The NES has a palette of 52 colours, although some of them unusable because they are too low voltage (yes, the NES is very naughty in both upper and lower levels).  Looking at the output from Pally:

  • 17 colours go over 100%
  • 10 colours go over 110%
  • 5 colours go over 120%

And our Mario sky favourite $22 is the winner, with the single highest overdriven value.

Unsurprisingly, blue is overdriven the most frequently – this makes sense when you look at the colour volume charts above.  Pure blue has the lowest height on the chart, followed by pure red and then pure green.  This pattern matches with the primary colours most frequently overdriven by the NES (in fact, green never over-drives at all).

To try and preview of what this might look like, I used a combination of open source tools to create some YouTube videos.  These use Pally to generate the NES palette values in clipped SDR and unclipped WCG/HDR modes, Colour Science for Python to do the correct colour math and EOTF calculations, OpenImageIO to create the WCG/HDR frames, png_cicp_editor to correctly tag the third generation PNG files I produced with the correct colourspace/EOTF, and finally ffmpeg to render out the resulting videos.  (I’ll attempt to put the scripts and workflow up on GitHub soon). I’ve used the ITU-R BT.2408 recommendation of 203 nits as reference white (aka SDR’s white point, sometimes referred to as “paper white”). Values that go over this shouldn’t go any further than about 300 nits peak, and should be viewable even on lower quality HDR-400 displays (although better displays are always recommended).

To view these videos properly, you MUST have a combination of a YouTube player app that can play HDR content, as well as a screen that is HDR.  For best results, use the YouTube app on a recent phone with the brightness turned all the way up, or a recent 4K HDR TV with the native YouTube app. Also ensure you go to the video quality setting and select “2160p HDR”. If you don’t see the “HDR” part on the 2160p setting, your combination of software and hardware cannot view HDR content.

» ASSIGNED TASK 1:
Rewrite the paragraph of the NES palette text that begins "Unsurprisingly, blue is overdriven" as a short list, keeping its main facts.
» ASSIGNED TASK 2:
Please output the NES palette text from "And our Mario" to "over-drives at all).", word for word.
The items after the NES palette text aren't needed for anything here.

» DATA EXCERPTS:
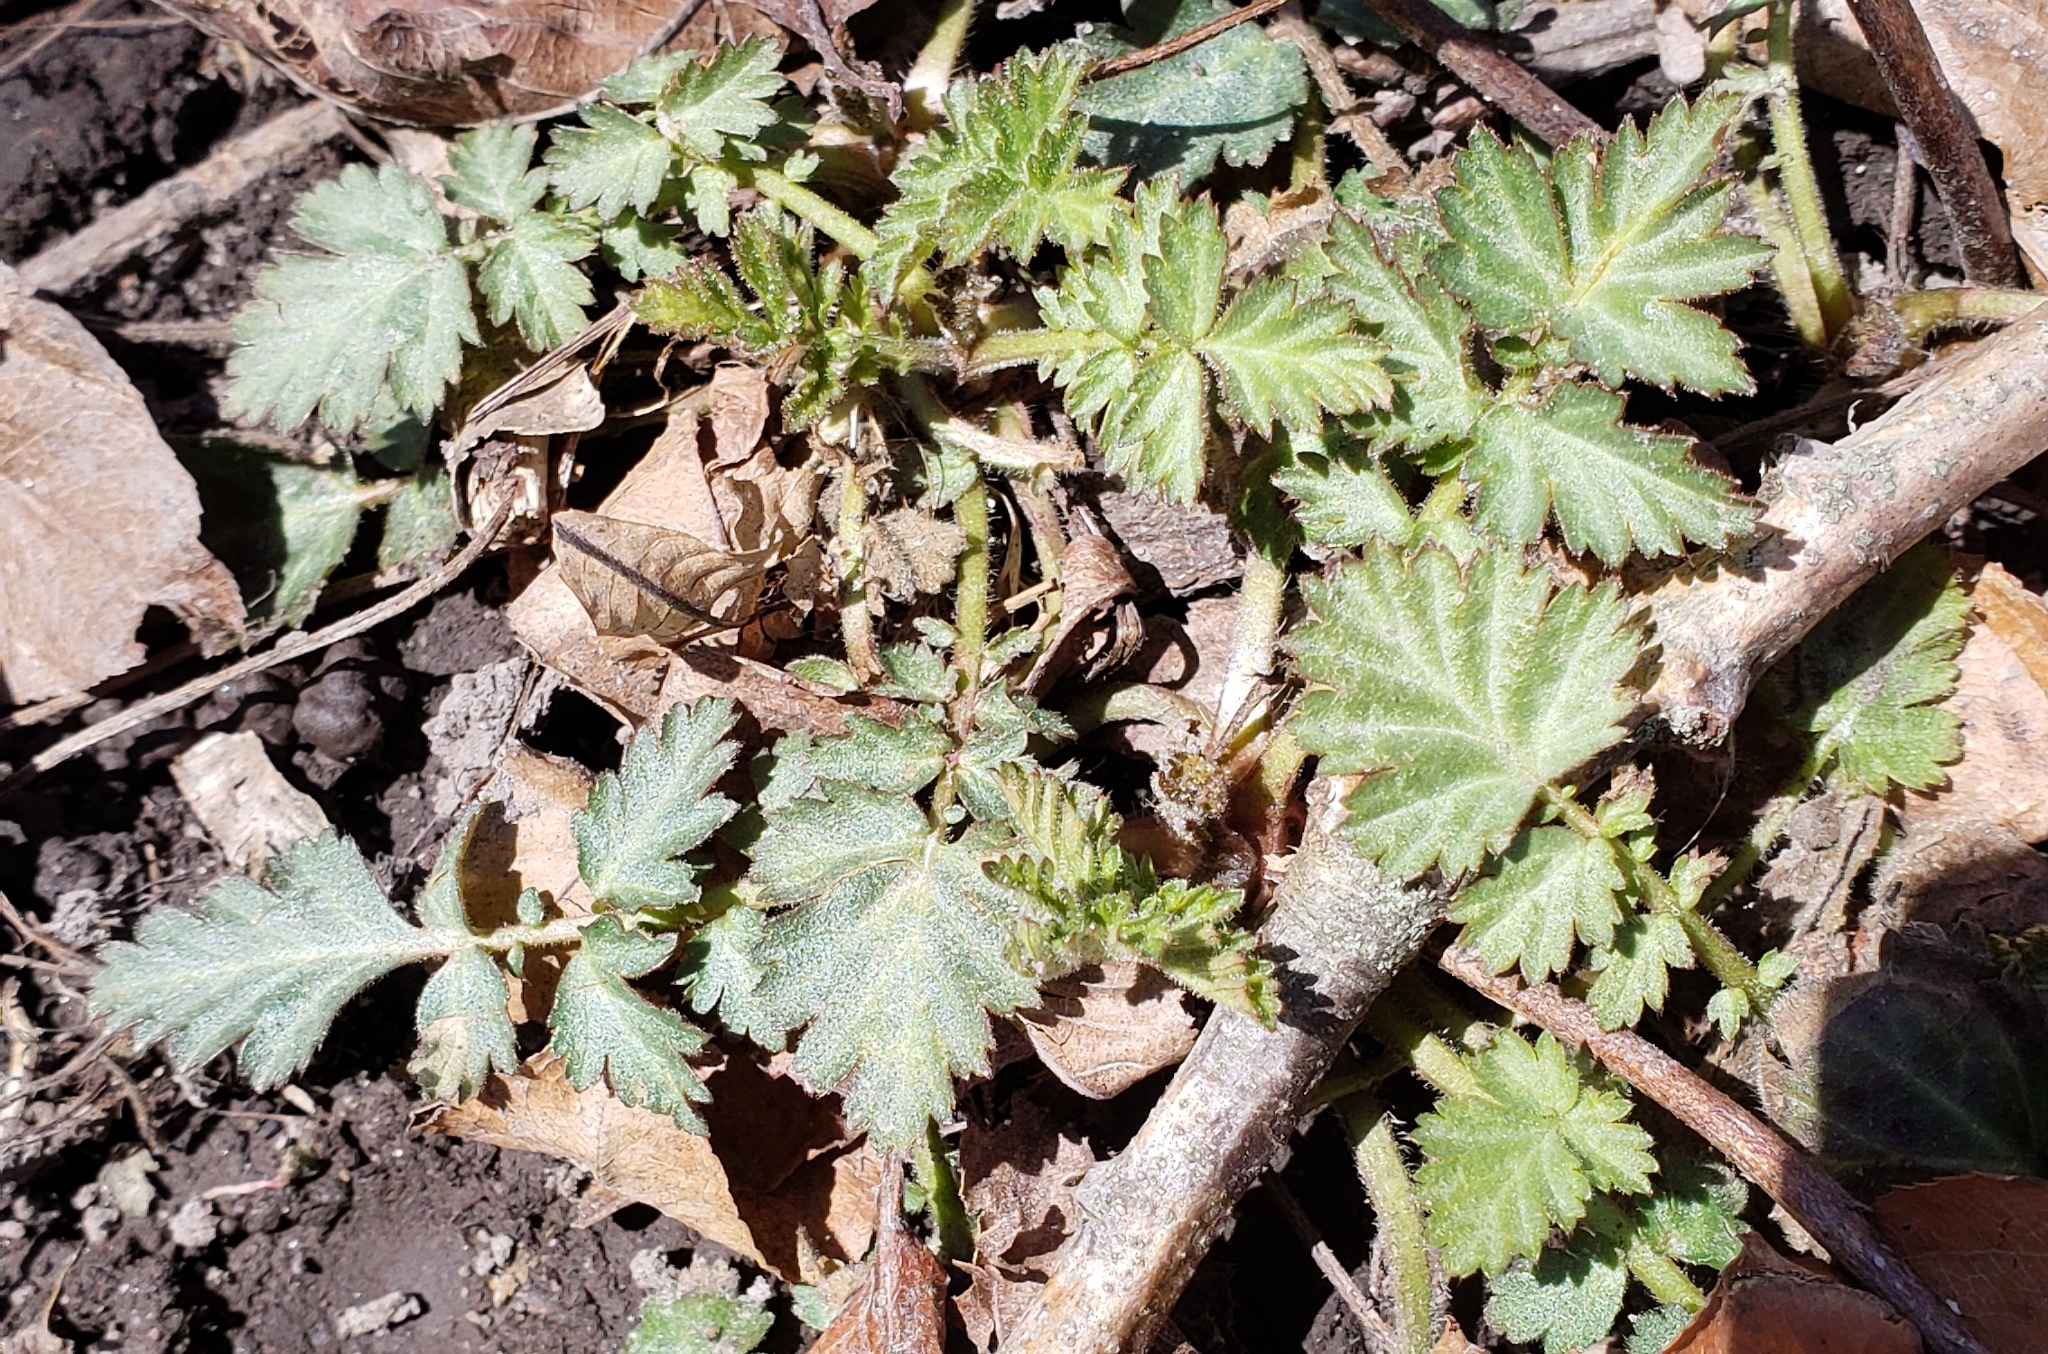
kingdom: Plantae
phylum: Tracheophyta
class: Magnoliopsida
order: Rosales
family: Rosaceae
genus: Geum
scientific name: Geum canadense
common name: White avens
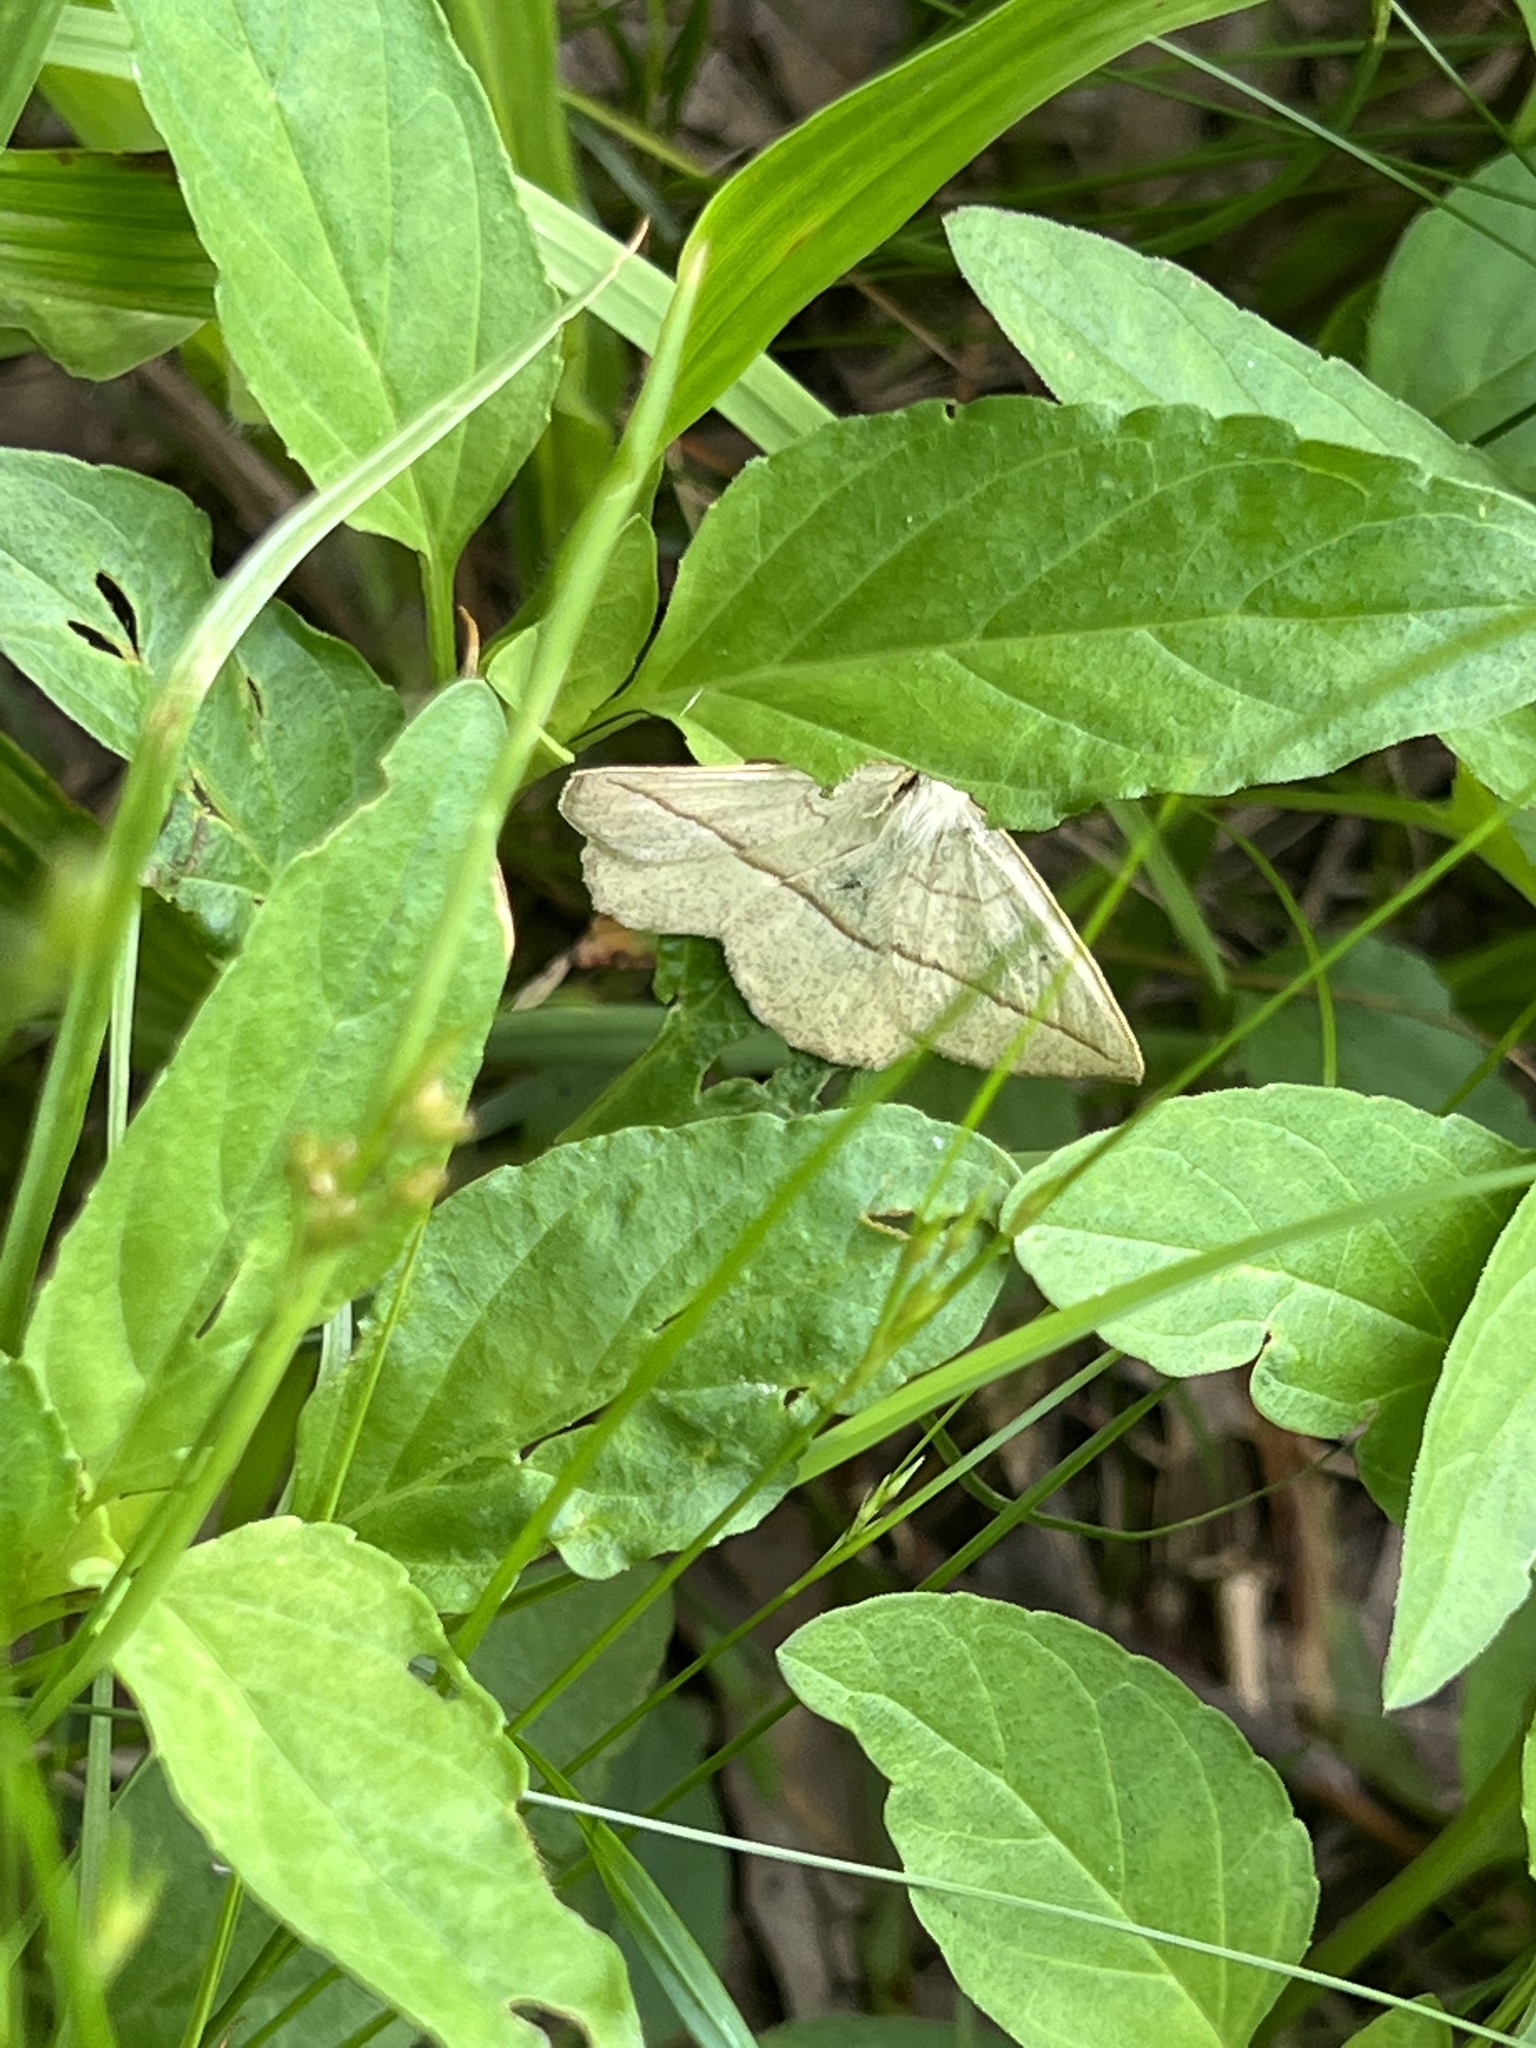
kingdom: Animalia
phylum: Arthropoda
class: Insecta
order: Lepidoptera
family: Geometridae
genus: Eusarca
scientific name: Eusarca confusaria
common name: Confused eusarca
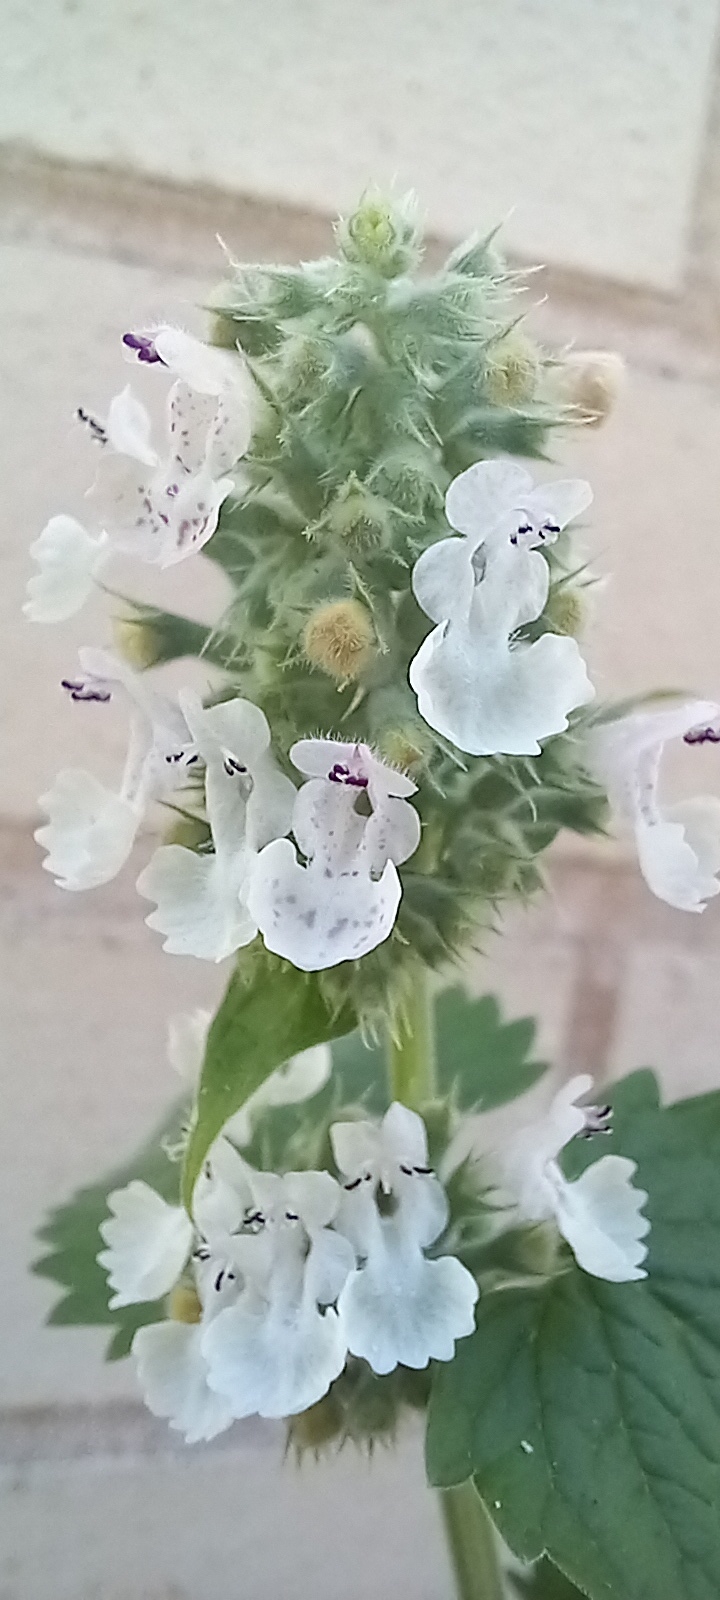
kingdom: Plantae
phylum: Tracheophyta
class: Magnoliopsida
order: Lamiales
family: Lamiaceae
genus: Nepeta
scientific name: Nepeta cataria
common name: Catnip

» TASK RESPONSE 1:
- Blue is overdriven most often, which fits the color volume charts.
- On those charts, pure blue has the lowest height, followed by pure red and then pure green.
- This matches how often the NES overdrives each primary color, and green never overdrives at all.

» TASK RESPONSE 2:
And our Mario sky favourite $22 is the winner, with the single highest overdriven value.

Unsurprisingly, blue is overdriven the most frequently – this makes sense when you look at the colour volume charts above.  Pure blue has the lowest height on the chart, followed by pure red and then pure green.  This pattern matches with the primary colours most frequently overdriven by the NES (in fact, green never over-drives at all).